Bank of Canada Governor Stephen Poloz said he will proceed “cautiously” as he gauges the impact of two interest rate increases on the economy.

Even amid the strongest growth spurt in more than a decade, Poloz said in a speech it’s still not clear whether the economy has run up against the sort of capacity constraints that would warrant higher borrowing costs from here, particularly with inflation and wage growth sluggish. That means the Bank of Canada won’t move ahead on interest rate hikes mechanically and will be watching data closely for clues, he said.

“There is no predetermined path for interest rates from here. We will continue to feel our way cautiously,” Poloz said his speech, his first since the central bank began raising interest rates in July.

His comments — which triggered a 1 percent drop in the Canadian dollar as investors pared expectations for another rate rise this year — underscores how the path to rate normalization has become a delicate balancing act for Canada.
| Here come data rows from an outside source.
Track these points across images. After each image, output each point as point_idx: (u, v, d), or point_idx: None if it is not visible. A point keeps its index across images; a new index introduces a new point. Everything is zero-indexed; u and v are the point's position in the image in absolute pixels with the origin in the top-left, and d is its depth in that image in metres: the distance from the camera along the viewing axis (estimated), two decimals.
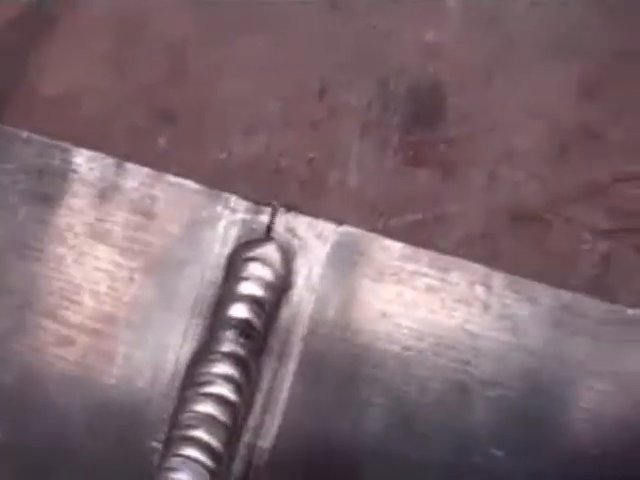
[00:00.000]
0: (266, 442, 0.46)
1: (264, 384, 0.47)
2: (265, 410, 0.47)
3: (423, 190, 0.49)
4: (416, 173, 0.49)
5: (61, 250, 0.49)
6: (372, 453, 0.46)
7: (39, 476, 0.47)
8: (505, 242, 0.48)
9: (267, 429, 0.46)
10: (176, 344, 0.47)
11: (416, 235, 0.48)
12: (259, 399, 0.47)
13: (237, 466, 0.46)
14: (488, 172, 0.49)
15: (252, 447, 0.46)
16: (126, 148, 0.50)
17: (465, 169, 0.49)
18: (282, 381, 0.47)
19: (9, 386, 0.48)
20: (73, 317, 0.48)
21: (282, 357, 0.47)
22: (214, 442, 0.45)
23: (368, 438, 0.46)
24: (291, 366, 0.47)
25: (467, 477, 0.45)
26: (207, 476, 0.45)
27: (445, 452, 0.45)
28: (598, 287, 0.47)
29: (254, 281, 0.47)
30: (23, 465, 0.48)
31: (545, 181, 0.49)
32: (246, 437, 0.46)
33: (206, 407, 0.46)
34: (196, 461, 0.45)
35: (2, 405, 0.48)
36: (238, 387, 0.46)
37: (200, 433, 0.45)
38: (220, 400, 0.46)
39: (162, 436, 0.47)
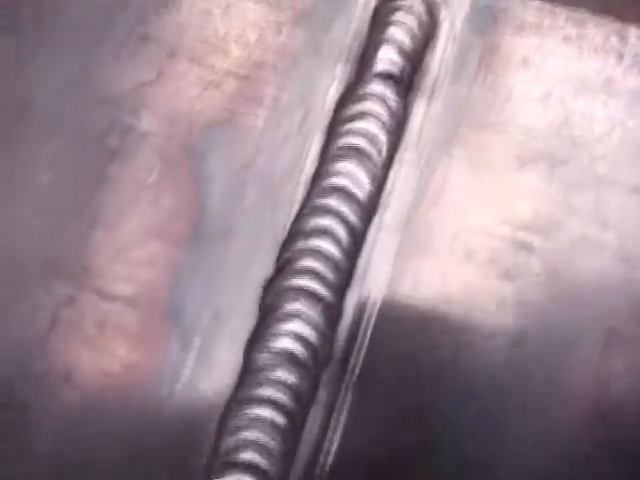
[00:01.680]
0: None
1: (412, 124, 0.48)
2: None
3: None
4: None
5: (207, 5, 0.50)
6: None
7: None
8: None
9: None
10: (324, 87, 0.49)
11: None
12: (406, 138, 0.48)
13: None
14: None
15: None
16: None
17: None
18: (431, 120, 0.48)
19: (155, 129, 0.49)
20: (220, 63, 0.49)
21: (429, 98, 0.49)
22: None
23: None
24: (438, 106, 0.49)
25: None
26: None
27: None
28: None
29: (400, 27, 0.49)
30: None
31: None
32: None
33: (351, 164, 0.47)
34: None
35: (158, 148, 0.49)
36: (385, 123, 0.48)
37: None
38: (368, 134, 0.47)
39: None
Policy makers anticipate they will eventually need to hike interest rates as the economy emerges from the oil shock and runs out of room to grow, but are wary of moving too quickly, for fear of doing doing unnecessary harm.

Debt and the Dollar

For one, highly indebted households are likely to suffer the most, acting as a new drag on the recovery. Higher interest rates — especially if they are out of step with borrowing costs elsewhere — also tend to drive up the Canadian dollar, hurting exporters.

Poloz cited both concerns, as part of a list of uncertainties, in the speech titled “The Meaning of Data Dependence,” delivered in St. John’s, Newfoundland. “The appropriate path for interest rates in this situation is very difficult to know, because there are a number of important unknowns,” he said.
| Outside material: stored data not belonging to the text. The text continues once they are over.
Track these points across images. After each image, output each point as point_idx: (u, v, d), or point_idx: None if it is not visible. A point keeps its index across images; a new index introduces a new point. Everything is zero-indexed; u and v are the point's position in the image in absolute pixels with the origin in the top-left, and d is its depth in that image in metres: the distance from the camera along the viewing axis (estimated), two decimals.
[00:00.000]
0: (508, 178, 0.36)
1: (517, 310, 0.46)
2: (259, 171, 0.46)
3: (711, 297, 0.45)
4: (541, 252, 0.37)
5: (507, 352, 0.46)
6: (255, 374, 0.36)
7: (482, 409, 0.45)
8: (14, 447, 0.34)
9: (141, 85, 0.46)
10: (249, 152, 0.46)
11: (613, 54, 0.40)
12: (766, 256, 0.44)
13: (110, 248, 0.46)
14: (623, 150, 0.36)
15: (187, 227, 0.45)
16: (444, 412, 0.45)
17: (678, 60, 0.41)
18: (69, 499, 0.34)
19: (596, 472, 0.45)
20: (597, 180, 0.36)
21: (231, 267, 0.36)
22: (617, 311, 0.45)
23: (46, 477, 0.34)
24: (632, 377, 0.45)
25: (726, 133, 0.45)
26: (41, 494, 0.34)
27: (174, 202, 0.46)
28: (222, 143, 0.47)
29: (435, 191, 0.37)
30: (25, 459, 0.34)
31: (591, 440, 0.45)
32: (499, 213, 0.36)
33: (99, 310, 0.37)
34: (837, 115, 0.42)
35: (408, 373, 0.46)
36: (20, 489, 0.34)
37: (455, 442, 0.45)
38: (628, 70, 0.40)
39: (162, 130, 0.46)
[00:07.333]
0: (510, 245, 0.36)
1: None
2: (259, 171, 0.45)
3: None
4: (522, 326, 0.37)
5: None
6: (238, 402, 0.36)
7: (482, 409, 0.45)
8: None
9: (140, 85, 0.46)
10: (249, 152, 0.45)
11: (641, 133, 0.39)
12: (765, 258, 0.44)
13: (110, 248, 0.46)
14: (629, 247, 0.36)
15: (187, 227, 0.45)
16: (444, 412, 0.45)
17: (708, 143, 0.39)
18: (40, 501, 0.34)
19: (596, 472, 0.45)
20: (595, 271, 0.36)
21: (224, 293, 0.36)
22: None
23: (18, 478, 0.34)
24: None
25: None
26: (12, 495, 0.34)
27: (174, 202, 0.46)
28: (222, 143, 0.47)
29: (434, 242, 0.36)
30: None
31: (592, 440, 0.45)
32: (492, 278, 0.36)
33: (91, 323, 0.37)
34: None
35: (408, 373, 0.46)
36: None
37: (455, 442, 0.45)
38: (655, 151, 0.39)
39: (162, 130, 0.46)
The governor raised interests rates in July for the first time in seven years, and then again earlier this month, bringing the Bank of Canada’s benchmark rate to 1 percent. Those two moves in effect reverse the two rate cuts Poloz made in 2015 to help the economy cope with the oil price collapse.

“At a minimum, that additional stimulus is no longer needed,” Poloz said.

Swaps trading suggests investors have been pricing in as many as three more rate increases by the end of next year, which would represent one of the most hawkish policy stances among developed economies.

One side effect of that has been a surge in the Canadian dollar, known as the loonie, that has raised concern at the central bank. In a speech last week, Deputy Governor Tim Lane flagged the concern explicitly and the currency was flagged again Wednesday by Poloz, who said policy makers “watch closely” movements of long-term interest rates and the Canadian dollar. He said currency changes could have an impact on the inflation outlook.

The loonie — which has appreciated about 10 percent since early May as the central bank adopted a tightening policy — had its biggest one-day decline since January, falling to 1.2480 per U.S. dollar at 4 p.m. in Toronto.

Poloz’s speech also underscored the challenges the central bank has had in bringing inflation back up to its 2 percent target, which may be an indication there is more excess capacity in the economy than projected or it could reflect other factors such as technology.

Other puzzles in the data cited by Poloz include the “moving target” nature of full capacity, the impacts of technology on inflation, the sluggishness of wage growth, the impact of rate increases on highly indebted households and geopolitical concerns such as trade protectionism. All this adds up to a lot of uncertainty.

“In such an environment, we simply cannot rely mechanically on economic models,” he said. “It does mean we need to use them with plenty of judgment, informed by data, sentiment indicators and intelligence, as we go through the delicate process of bringing inflation sustainably to target.”

(An earlier version of the story corrected the timing of Bank of Canada’s adoption of a tightening bias.)